● Items from a data source:
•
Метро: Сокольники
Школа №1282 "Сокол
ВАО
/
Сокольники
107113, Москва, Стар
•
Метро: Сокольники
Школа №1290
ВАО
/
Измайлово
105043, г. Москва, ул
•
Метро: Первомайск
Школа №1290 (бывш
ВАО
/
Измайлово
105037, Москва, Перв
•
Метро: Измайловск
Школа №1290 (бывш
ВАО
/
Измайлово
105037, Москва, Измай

● WHAT THIS TASK INVOLVES:
Send back the complete set of entries, exactly as shown above.

● REPLY TO THE EXERCISE:
•
Метро: Сокольники
Школа №1282 "Сокол
ВАО
/
Сокольники
107113, Москва, Стар
•
Метро: Сокольники
Школа №1290
ВАО
/
Измайлово
105043, г. Москва, ул
•
Метро: Первомайск
Школа №1290 (бывш
ВАО
/
Измайлово
105037, Москва, Перв
•
Метро: Измайловск
Школа №1290 (бывш
ВАО
/
Измайлово
105037, Москва, Измай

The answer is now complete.